Our architecture doesn't allow something like:
store 0,(X+2) ; store 0 into mem of X+2
So we need to do
load Y,0 ; load Y with constant zero
store Y,(X+2) ; store the 0 in Y into mem of X+2
If I compile a loop:
int vec[8];
int i = 0;
while(i++ < 8)
vec[i] = 0;
I something like:
load X,#vec
?L2:
load Y,0
store Y,(X+0)
add X,1
The load Y,0 though should be out of the loop.
I know what the problem is... gcc during expand has:
For ?L2 bb:
(set (mem/s:QI (reg:QI 41)) (const_int 0))
This is only transformed after the reload into:
(set (reg:QI Y) (const_int 0))
(set (mem/s:QI X) (reg:QI Y))
And so there's no opportunity after reloading for hoistering it seems...

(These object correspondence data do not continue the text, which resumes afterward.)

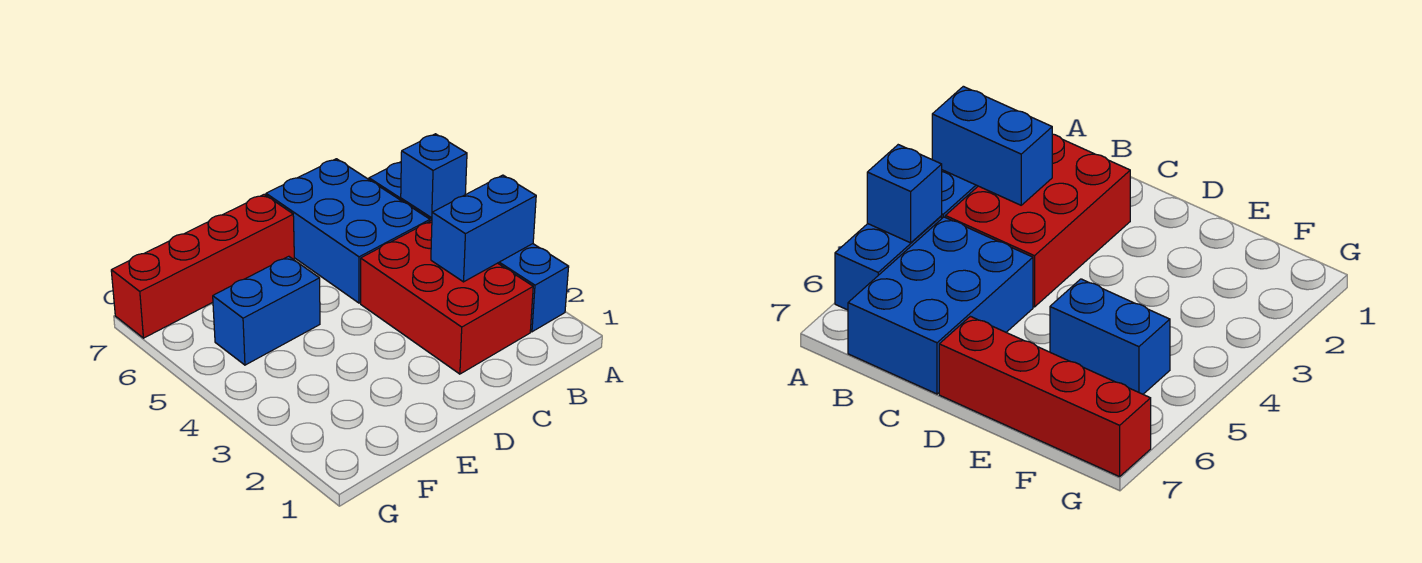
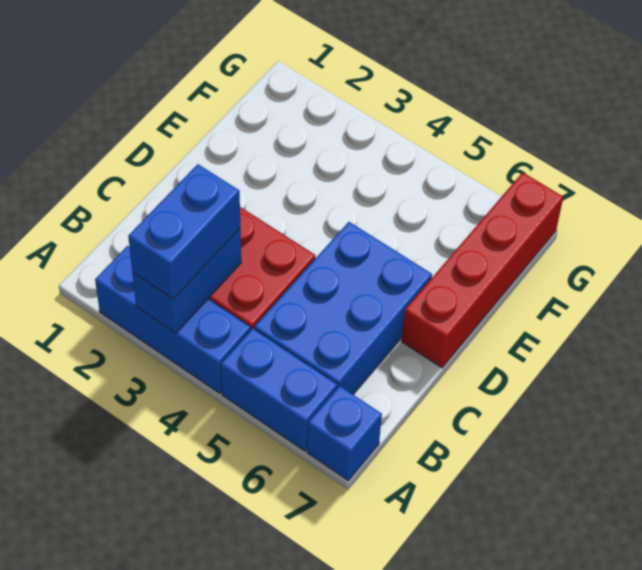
blue 1x1 brick [401,134,467,218] -> blue 1x1 brick moved to [307,386,382,481]
blue 2x3 brick [266,159,430,303] -> blue 2x3 brick turned to [254,222,432,394]
blue 1x2 brick [213,256,320,365] -> blue 1x2 brick moved to [128,164,240,299]

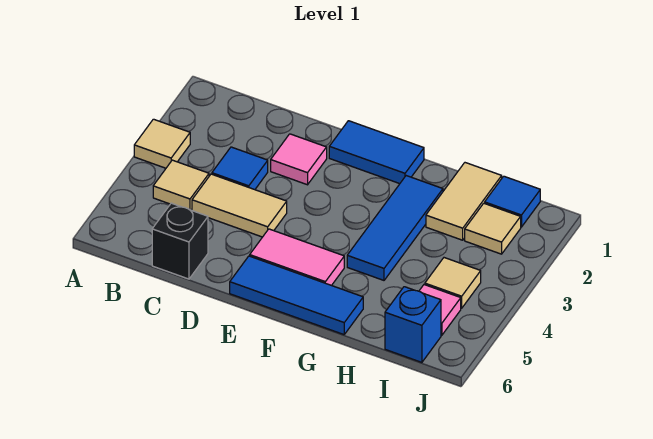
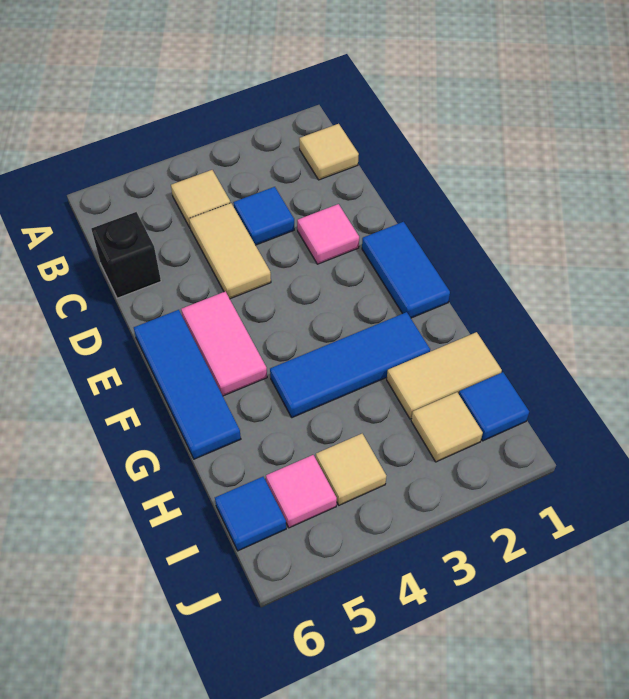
tan 1x1 tile [134,119,190,168] -> tan 1x1 tile moved to [299,124,359,180]
blue 1x1 brick [385,287,441,362] -> blue 1x1 tile [215,477,286,551]

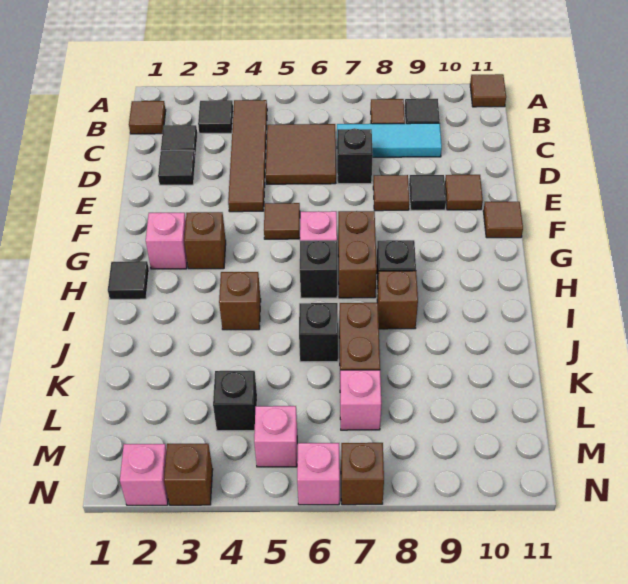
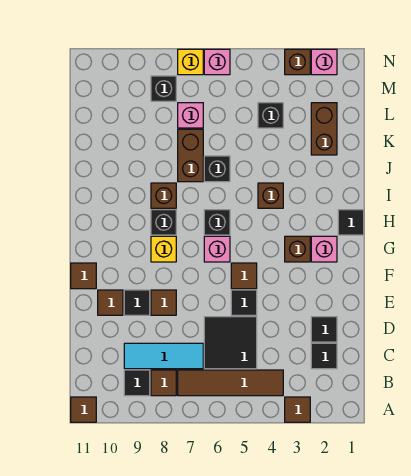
brown 1x1 tile [129,101,166,134] -> brown 1x1 tile moved to [285,397,310,422]
black 1x1 tile [198,100,233,133] -> black 1x1 tile moved to [231,290,257,315]
brown 1x4 tile [228,100,267,212] -> brown 1x4 tile turned to [178,370,283,396]
brown 2x2 tile [266,124,336,184] -> black 2x2 tile [204,317,257,369]
black 1x1 brick [337,128,373,184] -> black 1x1 brick moved to [151,76,176,101]
brown 1x2 brick [338,211,377,298] -> brown 1x2 brick moved to [311,103,337,155]
none -> yellow 1x1 brick [151,236,176,262]
pink 1x1 brick [254,406,297,467] -> none
brown 1x1 brick [341,443,384,505] -> yellow 1x1 brick [178,49,203,75]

so I though about splitting the insn into two during expand:
(set (reg:QI Y) (const_int 0))
(set (mem/s:QI X) (reg:QI Y))
But then this is combined by cse into:
(set (mem/s:QI (reg:QI 41)) (const_int 0))
and bammm, same problem. No loop hoisting. What's the best way to handle
this? Any suggestions?
Cheers,
Paulo Matos